Waiting

Soft focus hour glass

Written by

May 29, 2025

I want to tell you that your toilet habit fame lives on. Today I went to physical therapy at Movement for Life in Candler. I arrived early and headed straight to the restroom—only to find it occupied.

I waited for a bit. Then I realized I was in the way, awkwardly milling about to avoid people as they moved through their exercises. As I stood there, waiting, I thought of you—and of how fucking long you always took in the bathroom. It was a joke with everyone who knew you.

How many times I had to plan our schedule around your toileting so it wouldn’t interfere with therapy, scans or appointments.
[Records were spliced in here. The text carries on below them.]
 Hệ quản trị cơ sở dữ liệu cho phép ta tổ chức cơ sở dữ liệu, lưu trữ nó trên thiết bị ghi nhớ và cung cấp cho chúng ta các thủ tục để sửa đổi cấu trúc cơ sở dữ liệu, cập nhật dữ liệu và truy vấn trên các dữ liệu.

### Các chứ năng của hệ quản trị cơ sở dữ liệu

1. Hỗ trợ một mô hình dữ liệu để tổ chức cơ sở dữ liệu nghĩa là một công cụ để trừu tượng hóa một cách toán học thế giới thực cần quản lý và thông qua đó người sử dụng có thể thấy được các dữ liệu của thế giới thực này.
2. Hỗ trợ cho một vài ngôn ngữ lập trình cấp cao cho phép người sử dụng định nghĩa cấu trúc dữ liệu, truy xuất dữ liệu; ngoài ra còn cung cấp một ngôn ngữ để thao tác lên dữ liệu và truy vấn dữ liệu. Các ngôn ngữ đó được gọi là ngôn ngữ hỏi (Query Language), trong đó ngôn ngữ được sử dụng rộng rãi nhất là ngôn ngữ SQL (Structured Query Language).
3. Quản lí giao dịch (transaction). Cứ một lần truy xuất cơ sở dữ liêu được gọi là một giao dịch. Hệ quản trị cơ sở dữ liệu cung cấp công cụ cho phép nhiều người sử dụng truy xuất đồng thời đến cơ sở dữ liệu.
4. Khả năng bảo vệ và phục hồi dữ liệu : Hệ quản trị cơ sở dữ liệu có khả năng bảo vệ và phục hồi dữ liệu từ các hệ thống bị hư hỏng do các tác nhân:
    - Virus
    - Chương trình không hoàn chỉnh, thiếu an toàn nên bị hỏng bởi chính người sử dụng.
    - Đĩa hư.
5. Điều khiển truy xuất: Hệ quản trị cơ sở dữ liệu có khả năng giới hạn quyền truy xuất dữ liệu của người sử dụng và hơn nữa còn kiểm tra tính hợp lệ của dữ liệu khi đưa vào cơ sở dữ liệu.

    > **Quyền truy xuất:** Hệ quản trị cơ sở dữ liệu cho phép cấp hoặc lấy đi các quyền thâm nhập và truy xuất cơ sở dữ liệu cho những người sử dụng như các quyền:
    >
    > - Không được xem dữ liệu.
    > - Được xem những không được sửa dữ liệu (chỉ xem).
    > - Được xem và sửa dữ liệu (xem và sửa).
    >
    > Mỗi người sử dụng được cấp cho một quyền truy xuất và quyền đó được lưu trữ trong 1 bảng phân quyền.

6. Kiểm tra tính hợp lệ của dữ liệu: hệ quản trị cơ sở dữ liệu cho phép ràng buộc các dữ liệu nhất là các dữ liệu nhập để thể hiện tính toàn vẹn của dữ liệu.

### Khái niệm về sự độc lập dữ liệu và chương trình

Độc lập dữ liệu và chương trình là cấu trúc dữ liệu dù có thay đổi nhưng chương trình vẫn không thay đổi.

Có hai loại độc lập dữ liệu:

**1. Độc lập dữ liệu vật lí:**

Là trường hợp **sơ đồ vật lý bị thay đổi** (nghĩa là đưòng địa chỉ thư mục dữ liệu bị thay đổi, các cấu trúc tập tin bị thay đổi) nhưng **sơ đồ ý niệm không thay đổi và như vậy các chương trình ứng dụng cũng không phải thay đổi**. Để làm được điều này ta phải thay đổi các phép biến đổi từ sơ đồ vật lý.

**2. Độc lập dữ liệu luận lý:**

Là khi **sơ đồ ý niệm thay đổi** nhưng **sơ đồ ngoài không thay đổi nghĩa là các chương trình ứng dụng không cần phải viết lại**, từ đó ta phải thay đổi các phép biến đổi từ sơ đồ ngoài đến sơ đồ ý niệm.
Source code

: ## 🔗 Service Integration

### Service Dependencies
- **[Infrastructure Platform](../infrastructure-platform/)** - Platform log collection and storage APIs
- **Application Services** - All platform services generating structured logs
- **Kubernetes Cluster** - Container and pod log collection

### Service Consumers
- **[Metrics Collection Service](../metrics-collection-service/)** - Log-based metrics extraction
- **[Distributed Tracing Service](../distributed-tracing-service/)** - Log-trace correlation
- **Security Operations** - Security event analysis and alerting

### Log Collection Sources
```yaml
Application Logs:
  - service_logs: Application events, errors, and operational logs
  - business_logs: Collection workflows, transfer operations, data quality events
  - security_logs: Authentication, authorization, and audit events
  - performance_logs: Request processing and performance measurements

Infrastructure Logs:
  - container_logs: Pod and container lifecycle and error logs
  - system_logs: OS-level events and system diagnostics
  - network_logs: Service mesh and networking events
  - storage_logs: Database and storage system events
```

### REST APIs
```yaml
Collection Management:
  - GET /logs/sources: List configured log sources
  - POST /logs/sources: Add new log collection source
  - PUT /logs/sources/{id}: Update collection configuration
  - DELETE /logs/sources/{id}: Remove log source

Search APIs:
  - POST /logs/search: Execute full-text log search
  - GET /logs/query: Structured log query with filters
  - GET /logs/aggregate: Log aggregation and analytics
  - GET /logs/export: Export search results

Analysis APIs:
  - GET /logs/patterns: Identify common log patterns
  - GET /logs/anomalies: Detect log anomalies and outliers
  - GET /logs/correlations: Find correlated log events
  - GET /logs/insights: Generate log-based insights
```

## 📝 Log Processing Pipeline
How often did I stand outside of bathroom doors at roadside restrooms and medical facilities with people lining up while you did whatever it was you did in there for thirty minutes at a time?

I was flooded with a mash up of memories and emotions.

Why did you take so long?
Why was I so impatient?

And then I laughed—remembering all the times I hauled you into a women’s room, or dragged us both into a men’s room, just to make it work.

Still in the way in my little corner of Movement for Life, I drifted back up front.

It was a genuine, unexpected connection when the receptionist and I cracked up about how the entire staff knew to plan for how epically long you took in the bathroom.

You are known here.
You are remembered here.

And yet—when these staff eventually move on, you will no longer be here.

Our lives became so small. We no longer went to plays, dinner with friends or family movie nights—relationships commenced with appointments and copays. And when you stop being a patient, those relationships—the ones that filled our days, that became our community—quietly dissolve.

No goodbyes.
No closure.

I wonder if this, too, is part of my grief—not seeing the therapists and doctors and nurses we spent so much of the last fifteen years with. Relationships severed without ceremony.

All I know is that I was broken for the rest of the day—simply because I had to wait for the bathroom to be free.

In a way, I’m still waiting. I’ll always be waiting.

It never occurred to me that love can look like standing outside a bathroom door.

“The heart that breaks open can contain the whole universe.”